Norman played 49 times for the Saints between 1949-52 and even since turning 90 back in June 2012 he had had the thrill of taking a flight in a glider before returning to the Park.
Prior to the Lowestoft game Norman and his good friend Terry Tietjen joined City historians David Tavener and Peter Taylor for lunch at the Three Horseshoes at Smallford and talked about his time at Clarence Park some 60 years earlier.
Norman kicked off by saying he, despite living on the doorstep of Walthamstow Avenue and being keen on joining the Avenue, was persuaded to join St Albans by Albert Martin. Albert was very much a City favourite and Norman played alongside some other figures from that era that are still popular, such as Freddie Collings and Dave Sayers.
His association with Walthamstow pre-dates his playing days. “I used to sell programmes at The Avenue and they were a penny each,” said Norman with the broad smile that seldom leaves his face. “Walthamstow and Romford both moved from the Athenian League to the Isthmian League on the day war broke out, so had to wait five years before they could play in it. They had some good players and won it at the first attempt.” He then reeled off the names as if it were yesterday rather than 66 years ago.
Norman then moved on to the time the legendary Pegasus played ay Clarence Park. “Do you remember when Pegasus played at St Albans,” he asked, before continuing, “5-3, what a game, they won the Amateur Cup twice and there was a big crowd. We all went for tea up in the town after the game and they said it was a better game than either of the cup finals.” Norman neglected to mention that he scored one of the three City goals.
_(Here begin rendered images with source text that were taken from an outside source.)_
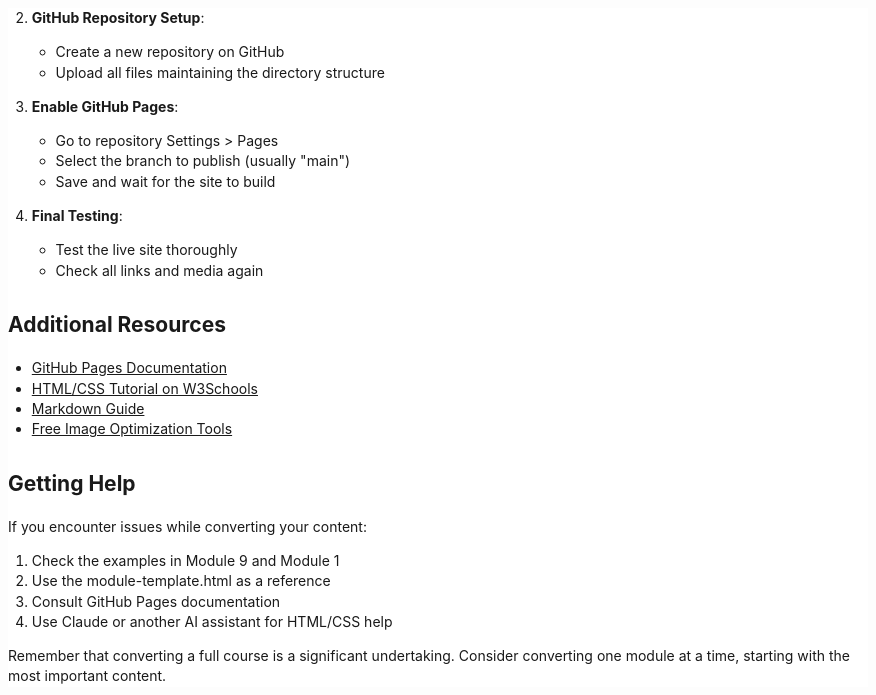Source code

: 2. **GitHub Repository Setup**:
   - Create a new repository on GitHub
   - Upload all files maintaining the directory structure

3. **Enable GitHub Pages**:
   - Go to repository Settings > Pages
   - Select the branch to publish (usually "main")
   - Save and wait for the site to build

4. **Final Testing**:
   - Test the live site thoroughly
   - Check all links and media again

## Additional Resources

- [GitHub Pages Documentation](https://docs.github.com/en/pages)
- [HTML/CSS Tutorial on W3Schools](https://www.w3schools.com/)
- [Markdown Guide](https://www.markdownguide.org/)
- [Free Image Optimization Tools](https://tinypng.com/)

## Getting Help

If you encounter issues while converting your content:

1. Check the examples in Module 9 and Module 1
2. Use the module-template.html as a reference
3. Consult GitHub Pages documentation
4. Use Claude or another AI assistant for HTML/CSS help

Remember that converting a full course is a significant undertaking. Consider converting one module at a time, starting with the most important content.

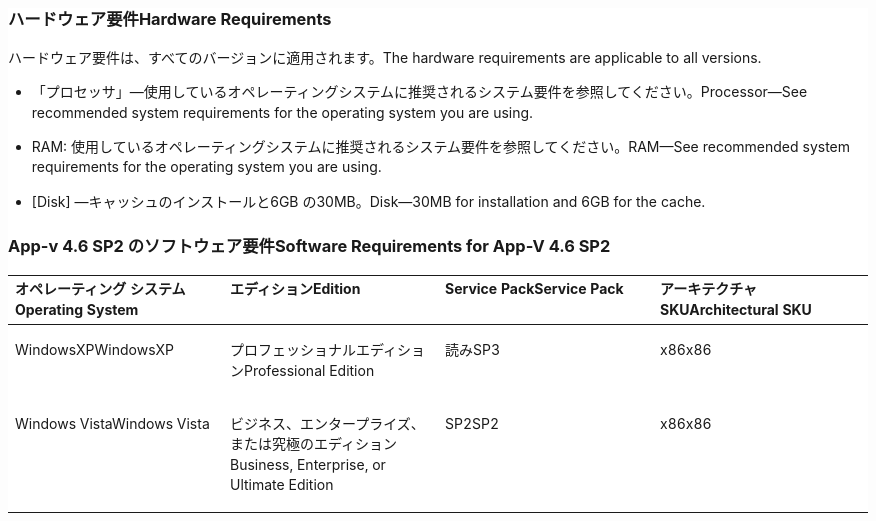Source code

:  

### <span data-ttu-id="6b4ff-109">ハードウェア要件</span><span class="sxs-lookup"><span data-stu-id="6b4ff-109">Hardware Requirements</span></span>

<span data-ttu-id="6b4ff-110">ハードウェア要件は、すべてのバージョンに適用されます。</span><span class="sxs-lookup"><span data-stu-id="6b4ff-110">The hardware requirements are applicable to all versions.</span></span>

-   <span data-ttu-id="6b4ff-111">「プロセッサ」—使用しているオペレーティングシステムに推奨されるシステム要件を参照してください。</span><span class="sxs-lookup"><span data-stu-id="6b4ff-111">Processor—See recommended system requirements for the operating system you are using.</span></span>

-   <span data-ttu-id="6b4ff-112">RAM: 使用しているオペレーティングシステムに推奨されるシステム要件を参照してください。</span><span class="sxs-lookup"><span data-stu-id="6b4ff-112">RAM—See recommended system requirements for the operating system you are using.</span></span>

-   <span data-ttu-id="6b4ff-113">[Disk] —キャッシュのインストールと6GB の30MB。</span><span class="sxs-lookup"><span data-stu-id="6b4ff-113">Disk—30MB for installation and 6GB for the cache.</span></span>

### <span data-ttu-id="6b4ff-114">App-v 4.6 SP2 のソフトウェア要件</span><span class="sxs-lookup"><span data-stu-id="6b4ff-114">Software Requirements for App-V 4.6 SP2</span></span>

<table>
<colgroup>
<col width="25%" />
<col width="25%" />
<col width="25%" />
<col width="25%" />
</colgroup>
<thead>
<tr class="header">
<th align="left"><span data-ttu-id="6b4ff-115">オペレーティング システム</span><span class="sxs-lookup"><span data-stu-id="6b4ff-115">Operating System</span></span></th>
<th align="left"><span data-ttu-id="6b4ff-116">エディション</span><span class="sxs-lookup"><span data-stu-id="6b4ff-116">Edition</span></span></th>
<th align="left"><span data-ttu-id="6b4ff-117">Service Pack</span><span class="sxs-lookup"><span data-stu-id="6b4ff-117">Service Pack</span></span></th>
<th align="left"><span data-ttu-id="6b4ff-118">アーキテクチャ SKU</span><span class="sxs-lookup"><span data-stu-id="6b4ff-118">Architectural SKU</span></span></th>
</tr>
</thead>
<tbody>
<tr class="odd">
<td align="left"><p><span data-ttu-id="6b4ff-119">WindowsXP</span><span class="sxs-lookup"><span data-stu-id="6b4ff-119">WindowsXP</span></span></p></td>
<td align="left"><p><span data-ttu-id="6b4ff-120">プロフェッショナルエディション</span><span class="sxs-lookup"><span data-stu-id="6b4ff-120">Professional Edition</span></span></p></td>
<td align="left"><p><span data-ttu-id="6b4ff-121">読み</span><span class="sxs-lookup"><span data-stu-id="6b4ff-121">SP3</span></span></p></td>
<td align="left"><p><span data-ttu-id="6b4ff-122">x86</span><span class="sxs-lookup"><span data-stu-id="6b4ff-122">x86</span></span></p></td>
</tr>
<tr class="even">
<td align="left"><p><span data-ttu-id="6b4ff-123">Windows Vista</span><span class="sxs-lookup"><span data-stu-id="6b4ff-123">Windows Vista</span></span></p></td>
<td align="left"><p><span data-ttu-id="6b4ff-124">ビジネス、エンタープライズ、または究極のエディション</span><span class="sxs-lookup"><span data-stu-id="6b4ff-124">Business, Enterprise, or Ultimate Edition</span></span></p></td>
<td align="left"><p><span data-ttu-id="6b4ff-125">SP2</span><span class="sxs-lookup"><span data-stu-id="6b4ff-125">SP2</span></span></p></td>
<td align="left"><p><span data-ttu-id="6b4ff-126">x86</span><span class="sxs-lookup"><span data-stu-id="6b4ff-126">x86</span></span></p></td>
</tr>
<tr class="odd">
Looking through some photocopied memorabilia Terry had brought with him stirred other memories. The clippings recalled cricketers Doug Insole and Trevor Bailey playing for Walthamstow and esteemed writer Bernard Joy playing for Corinthian Casuals. “We played them (Cor-Casuals) at The Oval a couple of times, there were just a few spectators and no atmosphere.” And Terry recounted seeing a Nigerian XI play barefoot at Ilford. Newspaper reports suggest that the Nigerians played barefoot on hard grounds but wore boots on the softer pitches.
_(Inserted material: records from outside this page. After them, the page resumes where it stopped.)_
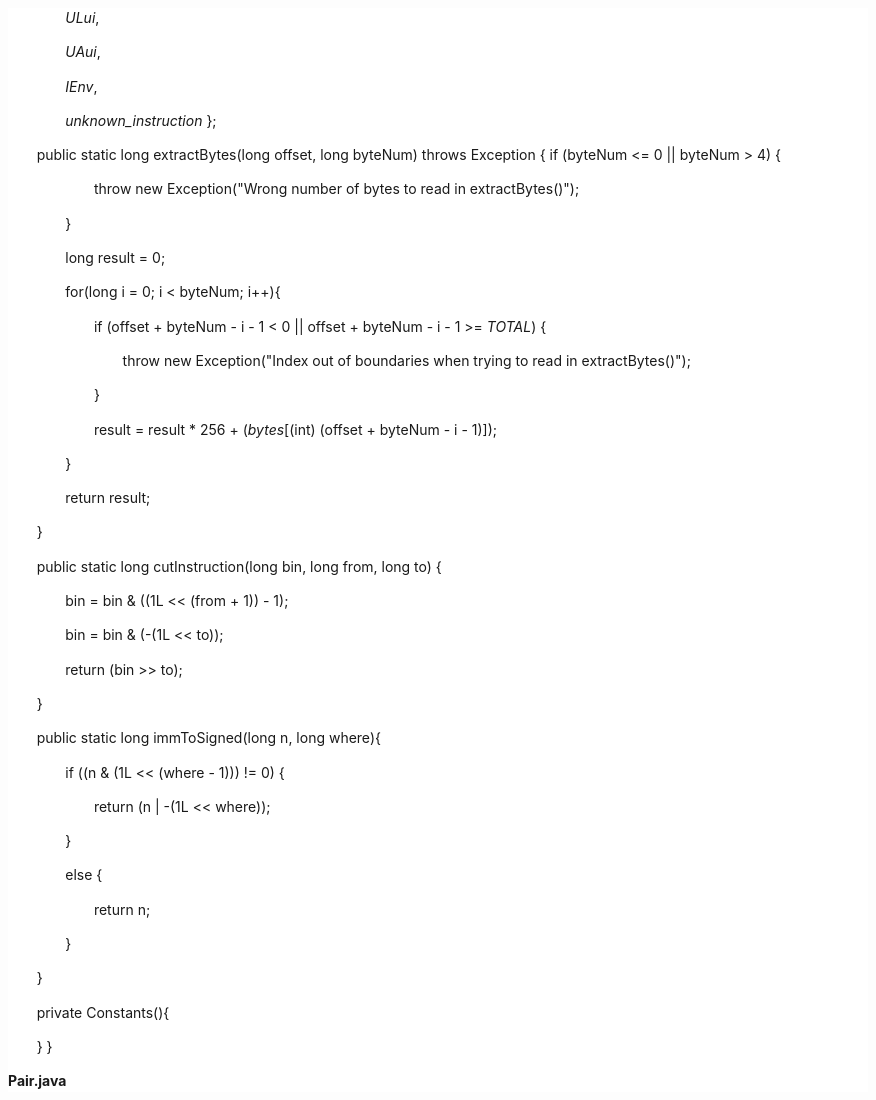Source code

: `        `*ULui*, 

`        `*UAui*, 

`        `*IEnv*, 

`        `*unknown\_instruction*     }; 

`    `public static long extractBytes(long offset, long byteNum) throws Exception {         if (byteNum <= 0 || byteNum > 4) { 

`            `throw new Exception("Wrong number of bytes to read in extractBytes()"); 

`        `} 

`        `long result = 0; 

`        `for(long i = 0; i < byteNum; i++){ 

`            `if (offset + byteNum - i - 1 < 0 || offset + byteNum - i - 1 >= *TOTAL*) { 

`                `throw new Exception("Index out of boundaries when trying to read in extractBytes()"); 

`            `} 

`            `result = result \* 256 + (*bytes*[(int) (offset + byteNum - i - 1)]); 

`        `} 

`        `return result; 

`    `} 

`    `public static long cutInstruction(long bin, long from, long to) { 

`        `bin = bin & ((1L << (from + 1)) - 1); 

`        `bin = bin & (-(1L << to)); 

`        `return (bin >> to); 

`    `} 

`    `public static long immToSigned(long n, long where){ 

`        `if ((n & (1L << (where - 1))) != 0) { 

`            `return (n | -(1L << where)); 

`        `} 

`        `else { 

`            `return n; 

`        `} 

`    `} 

`    `private Constants(){ 

`    `} } 

**Pair.java** 
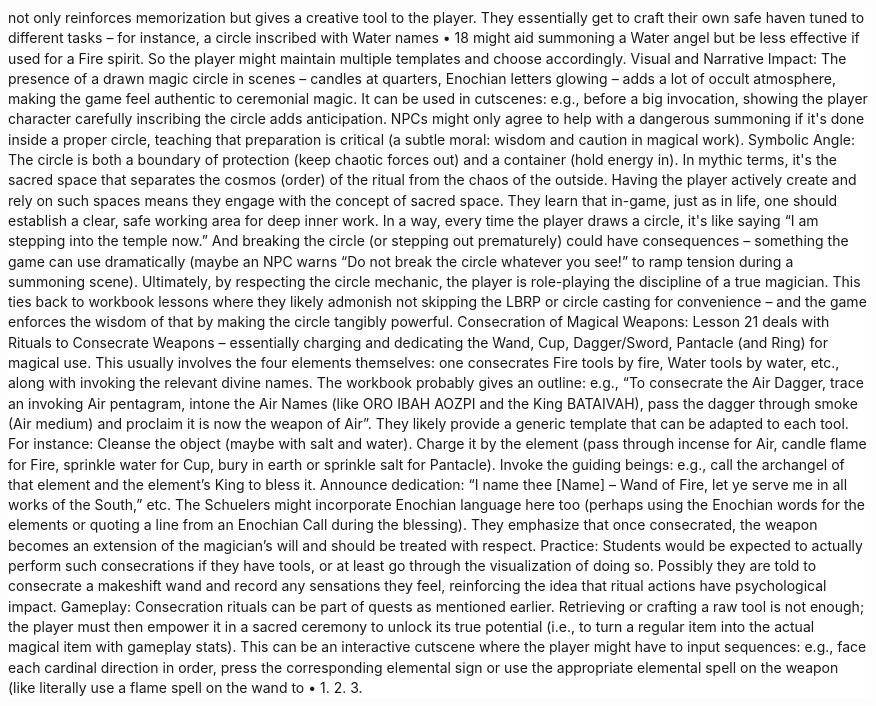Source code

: not only reinforces memorization but gives a creative tool to the player. They essentially get to craft
their own safe haven tuned to different tasks – for instance, a circle inscribed with Water names
• 
18
might aid summoning a Water angel but be less effective if used for a Fire spirit. So the player might
maintain multiple templates and choose accordingly. Visual and Narrative Impact: The presence of a
drawn magic circle in scenes – candles at quarters, Enochian letters glowing – adds a lot of occult
atmosphere, making the game feel authentic to ceremonial magic. It can be used in cutscenes: e.g.,
before a big invocation, showing the player character carefully inscribing the circle adds anticipation.
NPCs might only agree to help with a dangerous summoning if it's done inside a proper circle,
teaching that preparation is critical (a subtle moral: wisdom and caution in magical work). Symbolic
Angle: The circle is both a boundary of protection (keep chaotic forces out) and a container (hold
energy in). In mythic terms, it's the sacred space that separates the cosmos (order) of the ritual from
the  chaos  of the outside. Having the player actively create and rely on such spaces means they
engage with the concept of sacred space. They learn that in-game, just as in life, one should establish
a clear, safe working area for deep inner work. In a way, every time the player draws a circle, it's like
saying  “I am stepping into the temple now.”  And breaking the circle (or stepping out prematurely)
could have consequences – something the game can use dramatically (maybe an NPC warns “Do not
break the circle whatever you see!” to ramp tension during a summoning scene). Ultimately, by
respecting the circle mechanic, the player is role-playing the discipline of a true magician. This ties
back to workbook lessons where they likely admonish not skipping the LBRP or circle casting for
convenience – and the game enforces the wisdom of that by making the circle tangibly powerful.
Consecration of Magical Weapons:  Lesson 21 deals with  Rituals to Consecrate Weapons  –
essentially charging and dedicating the Wand, Cup, Dagger/Sword, Pantacle (and Ring) for magical
use. This usually involves the four elements themselves: one consecrates Fire tools by fire, Water
tools by water, etc., along with invoking the relevant divine names. The workbook probably gives an
outline: e.g., “To consecrate the Air Dagger, trace an invoking Air pentagram, intone the Air Names (like
ORO IBAH AOZPI and the King BATAIVAH), pass the dagger through smoke (Air medium) and proclaim it is
now the weapon of Air”. They likely provide a generic template that can be adapted to each tool. For
instance:
Cleanse the object (maybe with salt and water).
Charge it by the element (pass through incense for Air, candle flame for Fire, sprinkle water
for Cup, bury in earth or sprinkle salt for Pantacle).
Invoke the guiding beings: e.g., call the archangel of that element and the element’s King to
bless it.
Announce dedication: “I name thee [Name] – Wand of Fire, let ye serve me in all works of the
South,” etc. The Schuelers might incorporate Enochian language here too (perhaps using the
Enochian words for the elements or quoting a line from an Enochian Call during the blessing).
They emphasize that once consecrated, the weapon becomes an extension of the magician’s
will and should be treated with respect. Practice: Students would be expected to actually
perform such consecrations if they have tools, or at least go through the visualization of
doing so. Possibly they are told to consecrate a makeshift wand and record any sensations
they feel, reinforcing the idea that ritual actions have psychological impact. Gameplay:
Consecration rituals can be part of quests as mentioned earlier. Retrieving or crafting a raw
tool is not enough; the player must then empower it in a sacred ceremony to unlock its true
potential (i.e., to turn a regular item into the actual magical item with gameplay stats). This
can be an interactive cutscene where the player might have to input sequences: e.g., face
each cardinal direction in order, press the corresponding elemental sign or use the
appropriate elemental spell on the weapon (like literally use a flame spell on the wand to
• 
1. 
2. 
3.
Returning to matters closer to home, Norman was asked about what training was like at St Albans back then, bearing in mind that floodlights were not installed at Clarence Park until the winter of 1963. “We would be sent out to run around the streets and then we’d do some skipping inside the ground, we would never see a ball,” he said.
Norman’s playing days were ended by a broken leg, suffered in a match in which he almost did not play. “I got married and got a call when I got back from honeymoon asking if I could play at Clapton on the Saturday (5thJanuary 1952). I didn’t have a car so got the trolleybus to the Spotted Dog but there was a power-cut and of course the trolleybus stopped. Eventually the power came back on and I got to the ground with about five minutes to kick-off. They stopped the side as they went out, I got changed quickly and half an hour later I was in hospital with a broken leg.”
And was there boot money for the players back then; Norman confirmed that indeed there was.
Terry Tietjen is not without good football connections himself and watched Ilford for many years while his great uncle played in goal for Ilford when they lost to Casuals in the 1936 Amateur Cup Final at Upton Park.
Photo: Norman Griffiths is welcomed back to Clarence Park by chairman Ian Ridley 59 years after he last trod the turf as a St Albans City player.